**Extract:**

What does a long-term care rider do that a Living Needs (Terminal Illness) rider does not? A - Pays a percentage of the death benefit as monthly income for an insured who cannot perform any 1 of the 6 activities of daily living B - Provides an advance payment of the death benefit for the covered expenses of long term care a chronically ill person may incur C - Provides money equal to a portion of the death benefit to an insured expected to die in the next 2 years D - Establishes a trust fund for the insured's family so that home health care can be paid for with insurance premiums instead of paying the money to the life insurance company

B - Provides an advance payment of the death benefit for the covered expenses of long term care a chronically ill person may incur A long-term care rider provides an advance payment of the death benefit for the covered expenses of long-term care a chronically ill person may incur.

**Data supplied:**
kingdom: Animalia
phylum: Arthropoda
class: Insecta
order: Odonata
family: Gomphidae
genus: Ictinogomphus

* * *

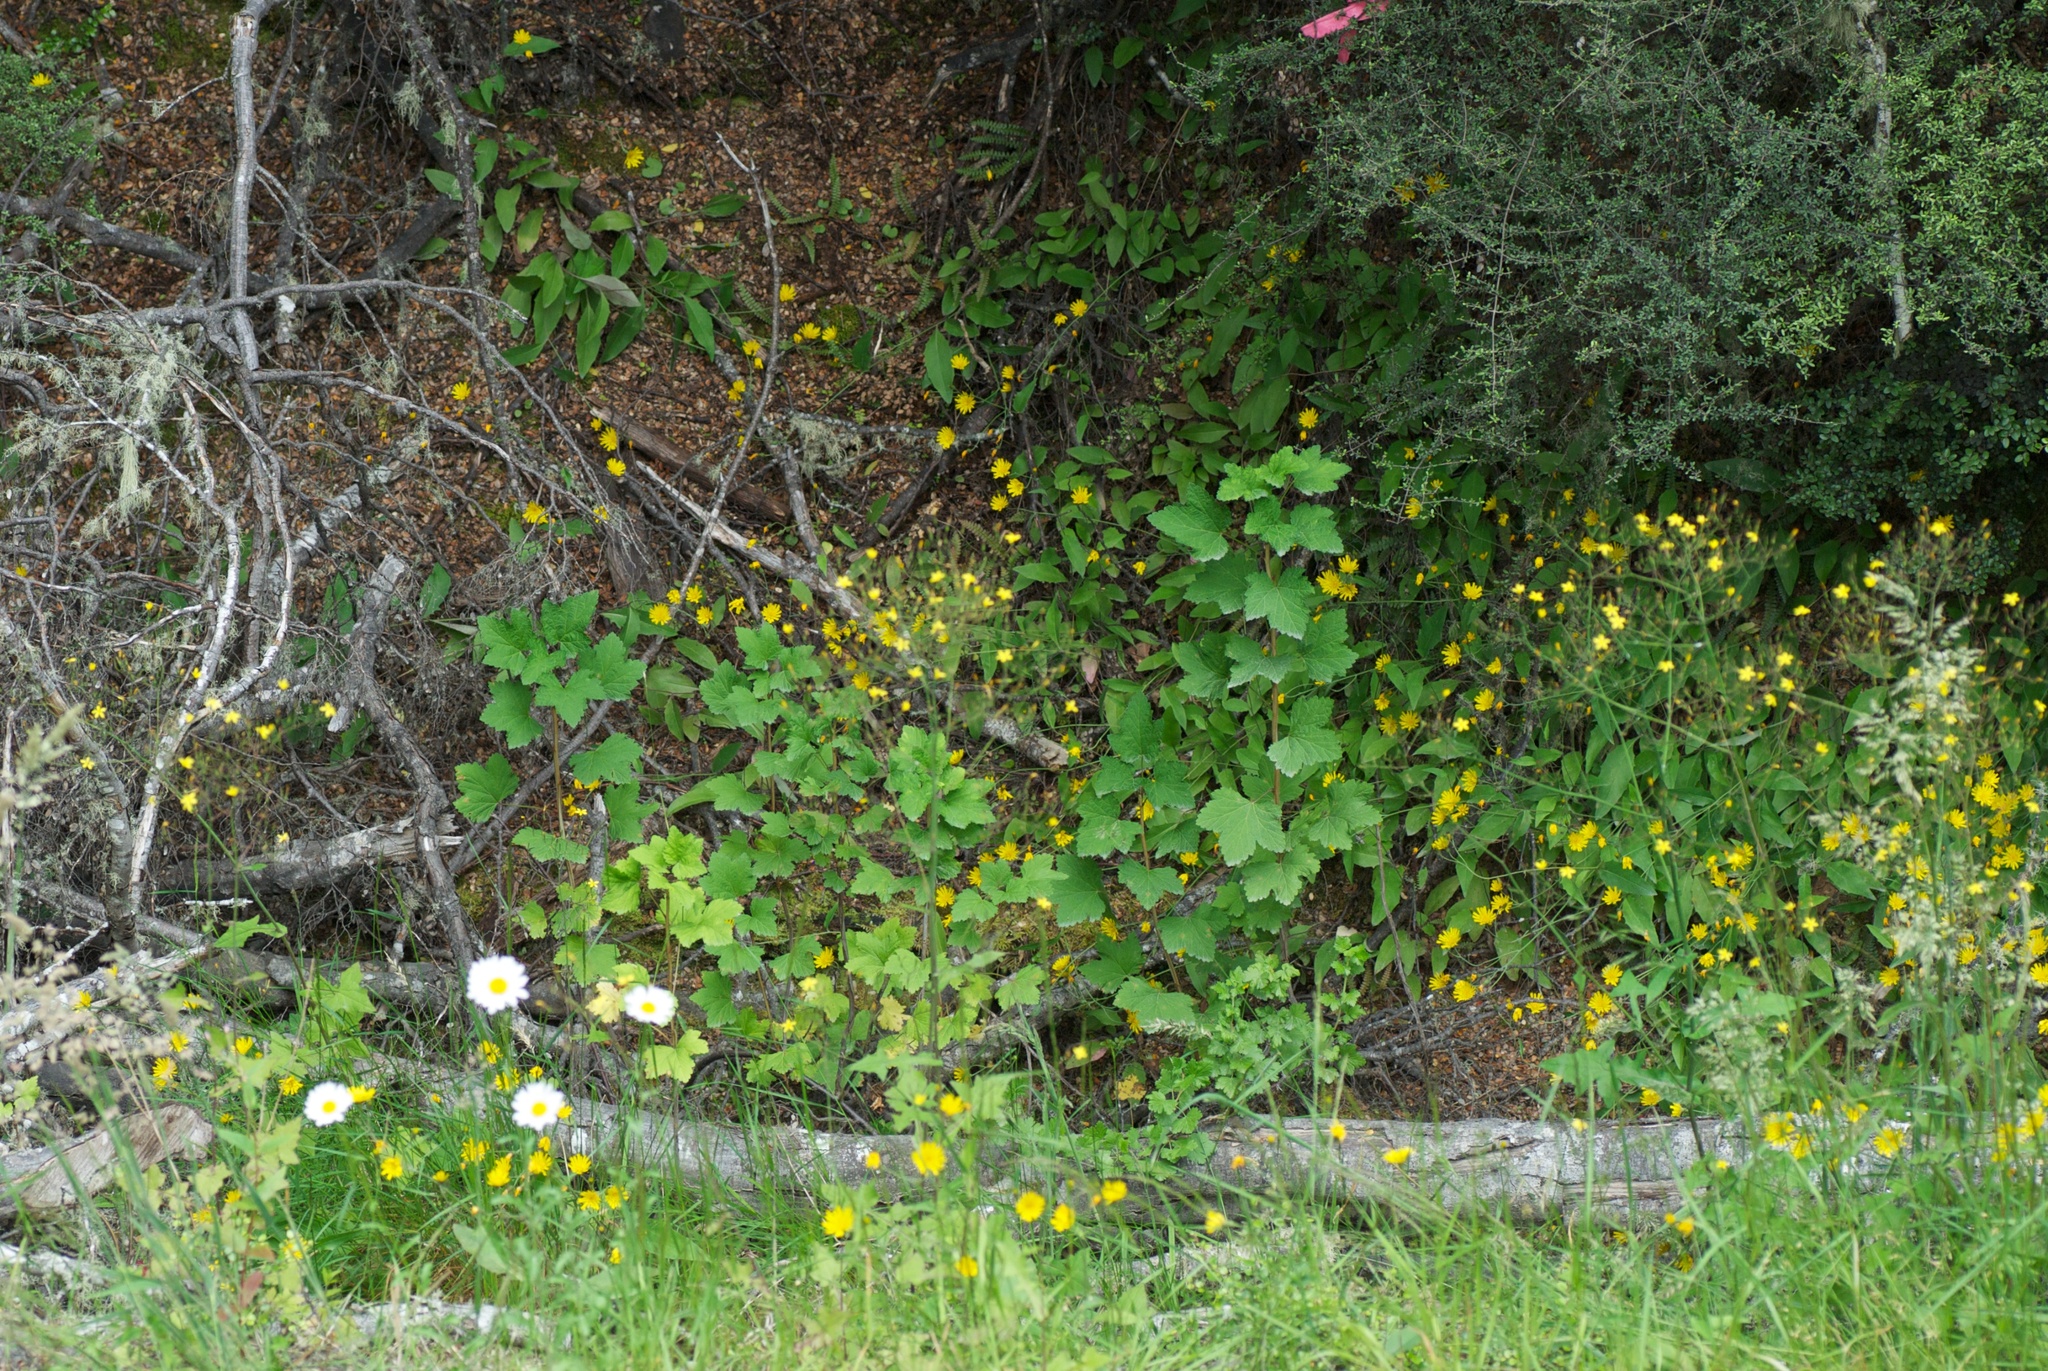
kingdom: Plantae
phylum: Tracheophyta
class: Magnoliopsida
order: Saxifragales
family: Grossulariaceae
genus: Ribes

* * *

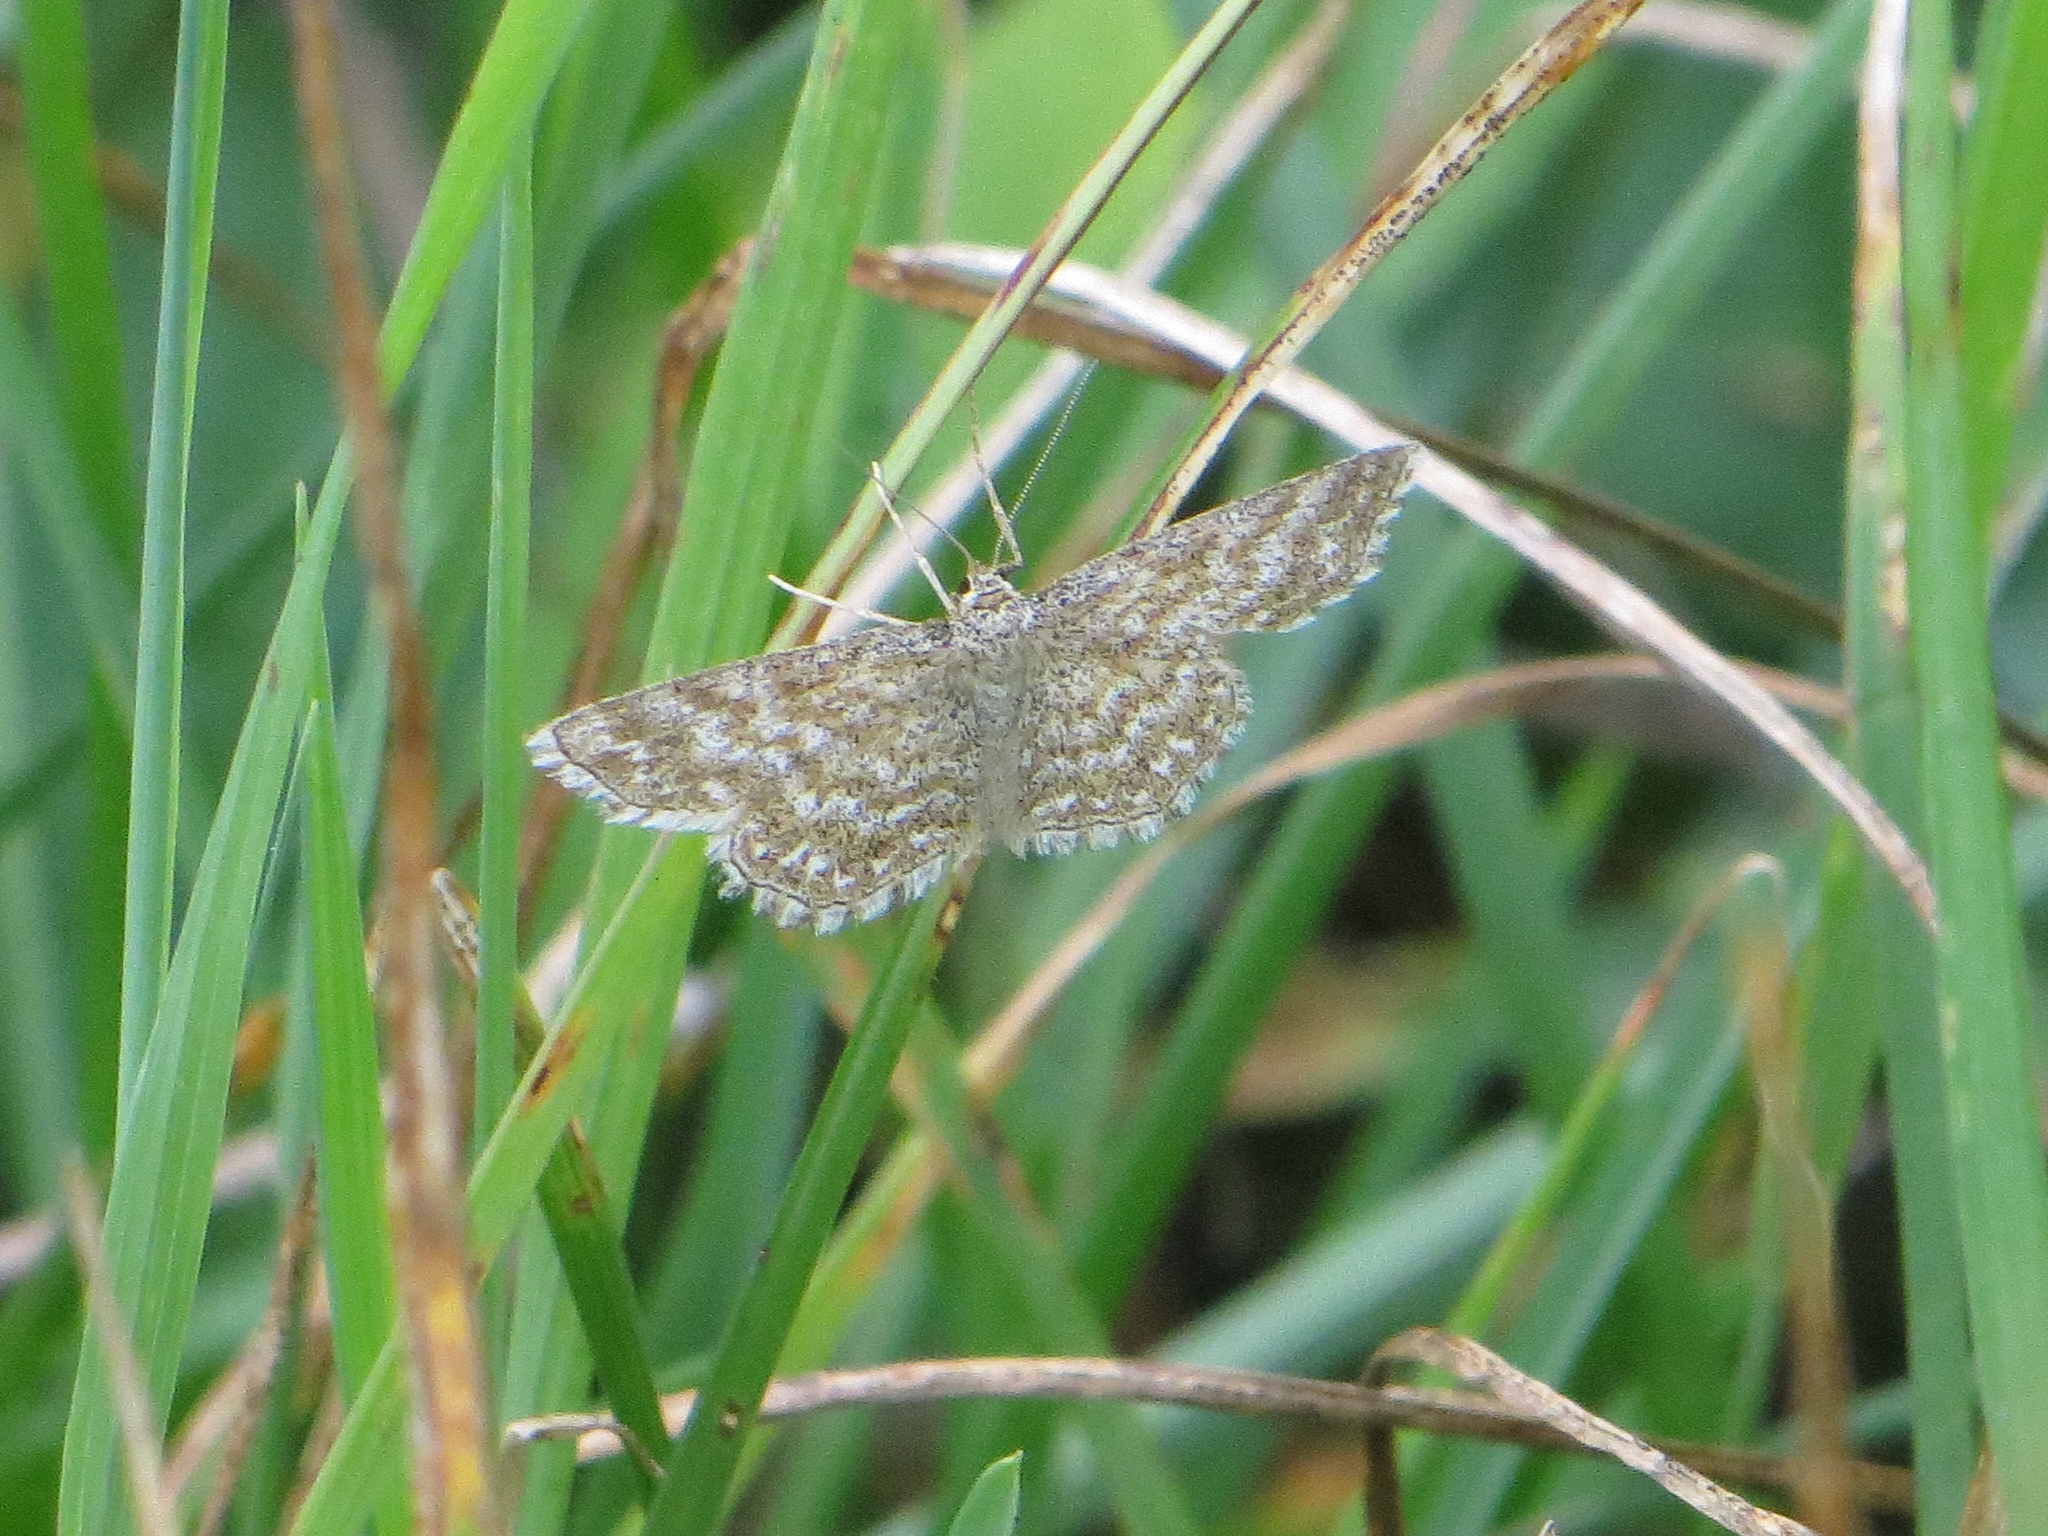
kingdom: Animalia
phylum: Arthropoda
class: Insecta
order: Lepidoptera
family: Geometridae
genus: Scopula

**Task:** Copy out the entire passage on long-term care riders word for word, from its opening question through its final sentence.

**Final answer:**
What does a long-term care rider do that a Living Needs (Terminal Illness) rider does not? A - Pays a percentage of the death benefit as monthly income for an insured who cannot perform any 1 of the 6 activities of daily living B - Provides an advance payment of the death benefit for the covered expenses of long term care a chronically ill person may incur C - Provides money equal to a portion of the death benefit to an insured expected to die in the next 2 years D - Establishes a trust fund for the insured's family so that home health care can be paid for with insurance premiums instead of paying the money to the life insurance company

B - Provides an advance payment of the death benefit for the covered expenses of long term care a chronically ill person may incur A long-term care rider provides an advance payment of the death benefit for the covered expenses of long-term care a chronically ill person may incur.